VIENNA (AFP).- A statue of an anti-Semitic former mayor of Vienna who inspired Hitler has become the focus of competing left- and right-wing protests, with anti-racist activists mounting a "shame vigil" around the monument.

The likeness of Karl Lueger, on a prime spot on Vienna's imposing Ringstrasse boulevard, has been defaced several times in recent months with graffiti reading "Schande" ("Shame").

Galvanised by protests around historical monuments elsewhere in the world and the Black Lives Matter movement, an artists' collective took matters a step further and fixed two sets of concrete, gold-painted letters spelling "Schande" to the statue's plinth on Sunday night.

The collective then set up a "shame vigil" at the site to prevent the city from removing the words.

Jewish and Muslim youth organisations, feminists and left-wing groups are also taking turns manning the vigil.

However, a group of men described by Austrian media as far-right activists removed the gold letters with a hammer and chisel on Monday.

The police then cordoned off the statue.

As a group of secondary school students passes by the statue in warm autumnal sunshine, their teacher explaining the controversy around the monument, Simon Nagy, one of the artists who started the vigil, tells AFP that Lueger "belongs on the manure heap of history" and that the statue should be in a museum.

But the city authorities are planning to clean the graffiti by Friday, an announcement that has galvanised the 25-year-old and his group.

Nagy says the artists want the graffiti to remain and are demanding that the city comes up with a plan to redesign the monument, but he is disappointed at the lack of action.

'Aggressive' anti-Semitism
Karl Lueger was mayor from 1897 until his death in 1910 and oversaw a period of transformation in which Vienna's population boomed to more than two million and much of its modern infrastructure was built.

He built up a cult of personality that lived on after his death, with the statue unveiled in 1926.

But his notoriety stems from his ascent to power.

In his rhetoric he railed against what he called Jewish influence over the press and sources of capital and called for the "liberation of the Christian people from Jewish dominance".

This "particularly aggressive anti-Semitism" was central to his election as mayor, according to historian Florian Wenninger.

"He built his political career on the hatred of a minority," according to Wenninger, even if he opportunistically tried to move away from this once in office.

Hitler used Lueger as an early role model and cited him approvingly in "Mein Kampf".

After much controversy, a portion of the Ringstrasse -- a circular boulevard in the city -- previously named after Lueger was renamed in 2012.

Having served on a commission set up by the city authorities to look into potentially problematic street names, Wenninger is well aware of the sensitivities around historical monuments.

"Something which in and of itself doesn't have any real-life relevance for people becomes a part of their identity when it's attacked," he explains.

"Then there is a reflex where people say: 'Stop!

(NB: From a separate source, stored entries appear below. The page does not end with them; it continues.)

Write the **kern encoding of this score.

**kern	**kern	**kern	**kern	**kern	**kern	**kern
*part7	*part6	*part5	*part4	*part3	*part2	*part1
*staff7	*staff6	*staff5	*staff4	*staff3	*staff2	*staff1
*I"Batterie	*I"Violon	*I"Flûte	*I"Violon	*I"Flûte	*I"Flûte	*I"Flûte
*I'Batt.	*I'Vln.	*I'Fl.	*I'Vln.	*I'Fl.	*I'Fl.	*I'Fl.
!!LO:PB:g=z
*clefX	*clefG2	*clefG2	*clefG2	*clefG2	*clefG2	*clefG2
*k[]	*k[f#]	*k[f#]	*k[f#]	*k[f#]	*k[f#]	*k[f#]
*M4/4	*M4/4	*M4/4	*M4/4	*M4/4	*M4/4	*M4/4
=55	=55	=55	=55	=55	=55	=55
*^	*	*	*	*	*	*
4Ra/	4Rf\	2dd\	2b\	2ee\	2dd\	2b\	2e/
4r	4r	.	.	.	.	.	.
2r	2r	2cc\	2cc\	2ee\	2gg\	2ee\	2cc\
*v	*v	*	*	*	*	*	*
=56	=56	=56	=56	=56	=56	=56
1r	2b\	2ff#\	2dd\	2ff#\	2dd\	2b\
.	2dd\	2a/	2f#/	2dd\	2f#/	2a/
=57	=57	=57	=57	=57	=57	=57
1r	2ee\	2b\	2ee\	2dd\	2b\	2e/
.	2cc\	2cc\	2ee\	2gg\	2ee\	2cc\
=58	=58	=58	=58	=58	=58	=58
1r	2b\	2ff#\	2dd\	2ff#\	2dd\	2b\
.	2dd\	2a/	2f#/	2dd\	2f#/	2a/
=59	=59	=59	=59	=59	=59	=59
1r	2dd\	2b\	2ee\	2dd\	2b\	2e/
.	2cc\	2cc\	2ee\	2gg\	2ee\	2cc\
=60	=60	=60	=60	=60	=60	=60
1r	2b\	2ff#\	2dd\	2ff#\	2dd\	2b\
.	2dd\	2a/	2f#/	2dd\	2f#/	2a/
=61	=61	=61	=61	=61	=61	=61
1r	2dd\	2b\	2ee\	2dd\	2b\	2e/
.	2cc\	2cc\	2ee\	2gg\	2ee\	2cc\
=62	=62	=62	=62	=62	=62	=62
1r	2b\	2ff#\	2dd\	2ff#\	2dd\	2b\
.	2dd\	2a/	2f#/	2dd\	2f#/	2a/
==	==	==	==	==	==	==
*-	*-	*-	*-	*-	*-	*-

This is crazy!'"

Wenninger says Austria's tradition of consensual politics, even at a local level, has meant debates over controversial issues have often been avoided.

Long cast in the role of a victim of Nazi Germany, it is only in recent decades that Austria has begun to seriously examine its role in the Holocaust.

The discussion of Lueger's place in history is part of this process of revision and comes ahead of city council elections on Sunday.

But the signs are that most of today's politicians are seeking to steer clear of the controversy.

The Social Democrats, who are on course to remain in power at Vienna's City Hall, said the monument had "already been appropriately contextualised", referring to a small explanatory tablet erected near the rear of the statue in 2016.

As for the centre-right People's Party, in power at a national level, they say they reject Lueger's anti-Semitism but at the same time recall that he was "one of Vienna's most influential mayors and an important moderniser of the city".